Ultimately, though: these are already too many words on this episode. It gives me the sensation of talking over something, and I don't want to do that (and now that Marta knows in the narrative, now that people return to the tag and feel animated and post their reactions more frequently again, perhaps this "1 cap per ep" series that tried to shine a respectful light on the craft at work, day after day, can simply fade out).

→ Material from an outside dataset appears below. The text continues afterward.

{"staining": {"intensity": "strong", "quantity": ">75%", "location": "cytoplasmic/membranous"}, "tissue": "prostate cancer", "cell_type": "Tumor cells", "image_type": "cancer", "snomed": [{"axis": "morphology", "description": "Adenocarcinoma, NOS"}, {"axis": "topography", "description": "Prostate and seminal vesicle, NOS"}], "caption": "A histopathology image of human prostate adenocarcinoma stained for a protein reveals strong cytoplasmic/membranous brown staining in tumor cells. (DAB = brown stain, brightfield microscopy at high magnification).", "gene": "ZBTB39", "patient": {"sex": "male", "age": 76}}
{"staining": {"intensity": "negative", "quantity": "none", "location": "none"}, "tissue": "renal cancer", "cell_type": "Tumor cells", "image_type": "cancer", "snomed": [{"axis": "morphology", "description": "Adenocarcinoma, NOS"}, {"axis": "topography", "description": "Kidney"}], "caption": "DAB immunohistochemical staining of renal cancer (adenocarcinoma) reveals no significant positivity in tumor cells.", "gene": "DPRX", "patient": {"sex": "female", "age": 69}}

Simply: this episode held a stellar performance (caught in great cinematography, too), and stellar not because it was built on coming across as pretty or smooth or nail-buffing, but because it refused to do that. (nevermind there were pretty and smooth and masterful moments too. There was a lot of scope in this one, and at the end of the day, it is still a soap). So perhaps the cap to stick with - in giving thanks for this performance and being allowed to watch it - woud be this:
And now, I need a drink. Because the work done in this episode was gripping and deserves a toast, but also because the work done in this episode really makes me need a drink.